Cox touches on magazine issues
Published 07/05/2015 | 02:30
Digital is not going to wipe print media from the face of the earth. Print is not dead. In fact, it's not even in a coma. 100 years from now, people will still be reading their favourite newspaper, magazine or book. People like things they can touch, they like how they smell and they like to be around them. So says Core Media group boss Alan Cox, pictured.
Addressing Magazine Ireland's Publishing 360 annual conference, Cox says people touch something they like, the brain releases oxytocin, which calms them and produces feelings of well-being. People are tactile beings. Almost two-thirds of people prefer to drink Coke from a glass bottle and one third say the feel of a mobile phone matters more than how it looks.
Research by Millward Brown found that touch can increase a consumer's perception of value by a quarter. It is the reason why vinyl is making a comeback in the music industry. Publishers can exploit the pure physicality of a magazine, together with its weight and texture.
It doesn't end there. For years, magazines have helped sell perfumes through the use of the scent in ads. But, Cox asks, have Irish publishers ever considered the role smell can have in the bond readers have with a magazine?
Consumers often cite the "new car smell" as one of the most enjoyable aspects in buying a new car. Yet the smell comes from an aerosol can, which is sprayed throughout the interior as each car rolls off the production line. That's not to say the tangibility and odour factors will halt digital's march forward; far from it, but there's enough demand to build a viable, niche medium.
Cox says there's no point in magazines trying to challenge other media on numbers. They must work to their strengths and find their own place to play. Publishers should invest in digital apps and websites. To get more ads, magazines need to embrace cross-media research. Agencies and media want to build a research platform with audience reach analysis across multimedia campaigns.
Cox says it's crazy to think that research only allows advertisers to know the reach of each medium in isolation. Beyond that, advertisers rely on educated guesswork - it's a blot on adland's reputation. Knowing how many readers magazines attract is not enough to win more ads. Advertisers want to know what magazines add to a media plan and what extra reach they deliver. Such information - combined with the qualitative benefits of magazine ads - provides the strongest sales argument.
* New lobbying rules brought in by Minister Brendan Howlin have been broadly welcomed by the Public Relations Institute of Ireland (PRII). Partners in Communication director and PRII president Jaqueline Hall - no stranger to lobbying herself, having worked on promoting nutritional issues for McDonald's - says such activity is vital in a democracy.
From September, all lobbying and public affairs activity must be formally reported. PRII chief executive John Carroll - a former policy adviser to Minister Leo Varadkar - says a poll showed 71pc of his members could be affected by the register. Of these, 82pc said lobbying amounted to, at best, a quarter of their workload.

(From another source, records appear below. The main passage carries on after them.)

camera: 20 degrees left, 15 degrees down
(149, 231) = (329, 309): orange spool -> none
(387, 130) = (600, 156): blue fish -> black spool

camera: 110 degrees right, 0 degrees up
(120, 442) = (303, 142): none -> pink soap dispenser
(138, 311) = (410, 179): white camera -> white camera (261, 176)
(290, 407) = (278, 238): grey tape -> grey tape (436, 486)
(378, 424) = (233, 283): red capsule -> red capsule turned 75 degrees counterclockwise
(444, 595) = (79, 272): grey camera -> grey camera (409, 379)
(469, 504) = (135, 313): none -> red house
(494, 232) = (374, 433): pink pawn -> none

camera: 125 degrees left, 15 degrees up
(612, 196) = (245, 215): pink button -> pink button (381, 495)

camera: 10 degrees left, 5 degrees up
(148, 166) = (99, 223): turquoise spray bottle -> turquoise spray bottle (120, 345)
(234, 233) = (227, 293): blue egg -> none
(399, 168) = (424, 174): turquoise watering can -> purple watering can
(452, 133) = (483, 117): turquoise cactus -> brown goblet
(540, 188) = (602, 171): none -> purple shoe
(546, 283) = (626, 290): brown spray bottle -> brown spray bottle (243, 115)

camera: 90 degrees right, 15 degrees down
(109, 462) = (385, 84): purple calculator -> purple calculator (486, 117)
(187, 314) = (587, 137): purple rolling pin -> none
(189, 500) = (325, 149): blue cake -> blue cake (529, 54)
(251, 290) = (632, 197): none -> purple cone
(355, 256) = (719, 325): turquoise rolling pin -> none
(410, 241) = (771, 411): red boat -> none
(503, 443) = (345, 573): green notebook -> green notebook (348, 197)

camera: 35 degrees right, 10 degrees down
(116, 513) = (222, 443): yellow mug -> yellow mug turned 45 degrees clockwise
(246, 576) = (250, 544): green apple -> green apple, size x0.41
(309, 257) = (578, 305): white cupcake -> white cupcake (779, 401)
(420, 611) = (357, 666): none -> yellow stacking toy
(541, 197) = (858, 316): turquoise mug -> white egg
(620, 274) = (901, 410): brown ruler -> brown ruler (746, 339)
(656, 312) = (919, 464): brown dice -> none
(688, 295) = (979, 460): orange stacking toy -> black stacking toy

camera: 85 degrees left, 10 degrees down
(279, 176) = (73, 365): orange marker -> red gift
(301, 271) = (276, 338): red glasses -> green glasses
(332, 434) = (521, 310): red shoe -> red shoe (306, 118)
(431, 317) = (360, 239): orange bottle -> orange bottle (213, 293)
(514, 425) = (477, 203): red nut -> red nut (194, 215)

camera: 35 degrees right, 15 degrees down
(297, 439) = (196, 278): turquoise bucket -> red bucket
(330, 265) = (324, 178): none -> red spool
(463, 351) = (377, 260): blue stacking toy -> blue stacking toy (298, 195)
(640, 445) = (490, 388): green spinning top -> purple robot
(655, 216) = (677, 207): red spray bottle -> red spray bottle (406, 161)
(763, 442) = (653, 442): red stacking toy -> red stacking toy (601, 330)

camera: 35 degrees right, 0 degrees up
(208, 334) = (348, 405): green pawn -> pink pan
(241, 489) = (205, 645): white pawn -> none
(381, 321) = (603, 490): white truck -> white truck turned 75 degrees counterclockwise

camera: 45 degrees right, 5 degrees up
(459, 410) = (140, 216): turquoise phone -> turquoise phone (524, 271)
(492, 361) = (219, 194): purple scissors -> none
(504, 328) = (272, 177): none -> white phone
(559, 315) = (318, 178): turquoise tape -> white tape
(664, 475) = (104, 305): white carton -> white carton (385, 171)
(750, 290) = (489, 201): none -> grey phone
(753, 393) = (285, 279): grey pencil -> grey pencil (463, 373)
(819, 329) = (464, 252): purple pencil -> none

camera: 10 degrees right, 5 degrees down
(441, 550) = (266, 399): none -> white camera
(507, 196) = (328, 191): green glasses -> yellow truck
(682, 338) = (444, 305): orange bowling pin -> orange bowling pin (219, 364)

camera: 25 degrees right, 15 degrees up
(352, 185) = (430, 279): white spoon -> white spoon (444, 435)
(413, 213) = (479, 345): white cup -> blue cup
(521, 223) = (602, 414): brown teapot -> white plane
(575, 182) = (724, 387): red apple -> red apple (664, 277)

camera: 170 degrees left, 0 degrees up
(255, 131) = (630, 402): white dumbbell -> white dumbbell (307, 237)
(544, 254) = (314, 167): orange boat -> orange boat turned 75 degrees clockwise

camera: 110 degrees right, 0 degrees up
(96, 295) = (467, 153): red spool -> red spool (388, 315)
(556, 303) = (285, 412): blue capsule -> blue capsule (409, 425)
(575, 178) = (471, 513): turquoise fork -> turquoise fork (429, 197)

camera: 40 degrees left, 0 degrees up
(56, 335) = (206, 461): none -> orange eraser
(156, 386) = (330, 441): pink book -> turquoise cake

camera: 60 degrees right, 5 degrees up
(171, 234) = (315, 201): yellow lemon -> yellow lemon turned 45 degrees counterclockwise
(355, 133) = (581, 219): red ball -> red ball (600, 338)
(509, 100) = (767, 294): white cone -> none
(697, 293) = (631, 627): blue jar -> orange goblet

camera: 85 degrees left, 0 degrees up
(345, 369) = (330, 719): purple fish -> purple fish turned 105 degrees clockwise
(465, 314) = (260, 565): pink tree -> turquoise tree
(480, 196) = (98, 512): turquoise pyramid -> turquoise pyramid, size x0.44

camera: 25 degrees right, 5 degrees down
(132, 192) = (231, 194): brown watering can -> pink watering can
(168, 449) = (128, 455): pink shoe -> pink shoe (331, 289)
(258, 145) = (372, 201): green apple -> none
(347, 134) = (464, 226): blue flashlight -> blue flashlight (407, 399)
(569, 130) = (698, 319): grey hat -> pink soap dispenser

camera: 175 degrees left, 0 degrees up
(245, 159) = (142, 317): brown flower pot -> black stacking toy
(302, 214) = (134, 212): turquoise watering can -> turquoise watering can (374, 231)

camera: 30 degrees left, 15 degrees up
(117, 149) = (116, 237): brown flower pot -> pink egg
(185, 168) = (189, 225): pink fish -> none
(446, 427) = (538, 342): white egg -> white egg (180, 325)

* To mark Guide Dog Day, Roy Keane, pictured, gave an exclusive interview to guide dog owner Kevin Kelly, who's a member of the Blind Football Ireland squad. The ex-Manchester United midfielder talks about his job as Ireland's assistant manager - "something he didn't envisage happening in a million years". He also speaks about his relationship with former boss Alex Ferguson. He says while he and Fergie fell out towards the end, he had 12 great years with him, which he wouldn't swap for anything. "You're trying to win football matches and there's a lot of pressure... The fact I've disagreements with Ferguson, or ex-team mates, to me that's the most natural thing in the world.
"I get worried if I don't fall out with people every few months!" he joked. Irish Guide Dogs supports 860 people in Ireland and its services are free. Keane's interview can be watched on YouTube.
* An interesting item from the Closing Time back page column in the current edition of 'Drinks Industry Ireland' magazine. Editor Pat Nolan tells readers he came across an old poster from his native Scotland advising drivers to be mindful of how much they drink while driving. The poster from the 1970s urges motorists not to have that fifth pint! Last year, Scotland brought its drink-drive limit into line with Ireland - 50mg per 100ml of blood. England held back on any change to its 80mg per 100ml limit.